--- Quoted passage ---
+ + + +
# Gettin my subs to 1 ohm ?



## jhawk (May 2, 2008)

i got 3 12 inch kicker comps and lookin to know how to wire them correctly, i have all the positives together and all the negatives together going to the amp but i dont know how many ohms that is and would like to know how to wire it to get it down to 1 ohm if possible.
Thanks


----------



## JPS2002 (Mar 12, 2008)

i dont know but i thought the more ohms the better....right?


----------



## jhawk (May 2, 2008)

nah not when i comes down to subs.. i know i have 3 12 inch 4 ohm subs which is better than the 8 ohm ones, but idk if its the same deal for vocal


----------



## JPS2002 (Mar 12, 2008)

how come they sell the more ohm subs for more $ though? my alpine is 4 ohms and the 2 ohm ones are cheaper.


----------



## jhawk (May 2, 2008)

thats a good point but my kickers 4 and 8 ohms go for the same price so idk man but i know theres a certain way to bridge three subs to make them hit harder cause for mine all positives are toghether and go to the amp same with the negatives, supposed to have one go to another to another then to the amp or something but idk i jsut blew one of my three so i sent it back to sonicelectronics so i be gettin another one in a week or so.


----------



## JPS2002 (Mar 12, 2008)

no your right less ohms is better. i was sitting talking with my older bro (electrical engineer and audio expert) and he went off on how it all depends but most people like less ohms.....depending on what your shooting for - loud, clear, strong, etc. different settings for different preferences


----------



## jhawk (May 2, 2008)

if you get a chance ask him how to bridge 3 4 ohm 12 inch subs down to like 1 0r 2 ohms, im look for the hardest hit and loud bass, no vocal i have my door speakers all vocal and my system all bass and so far it sounds good just lookin to impove them cause iv been told mine aint brigded right and if i bridged them right it would hit harder, i should be getting my 3rd sub back next week sometime so i give it a try.


----------
+ + + +
--- Material ---

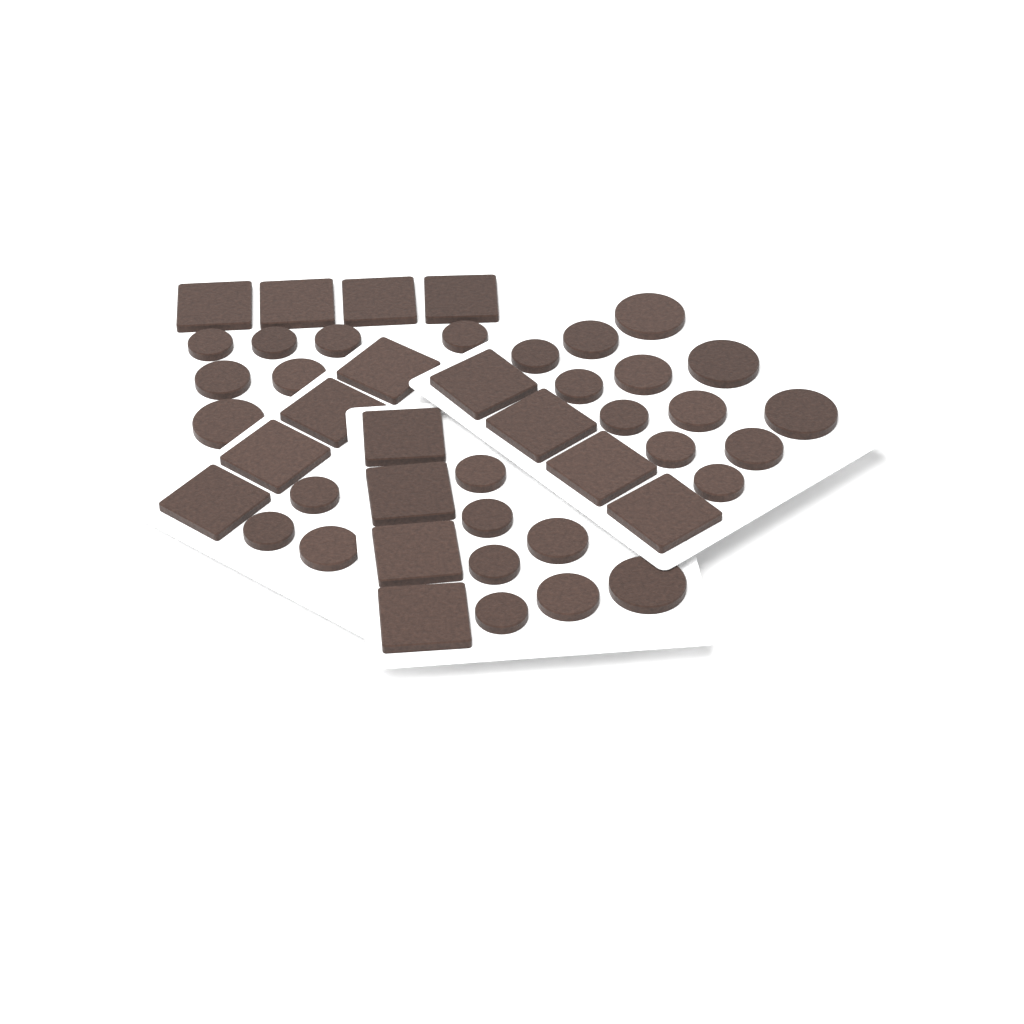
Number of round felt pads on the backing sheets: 29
+ + + +
--- Tasks for this exercise ---
[1] Translate into Spanish the following sentence from the subwoofer wiring thread: "my alpine is 4 ohms and the 2 ohm ones are cheaper."
[2] According to the subwoofer wiring thread, what is the profession of JPS2002's older brother?

--- Responses in order ---
[1] Mi Alpine es de 4 ohmios y los de 2 ohmios son más baratos.

[2] He is an electrical engineer and audio expert.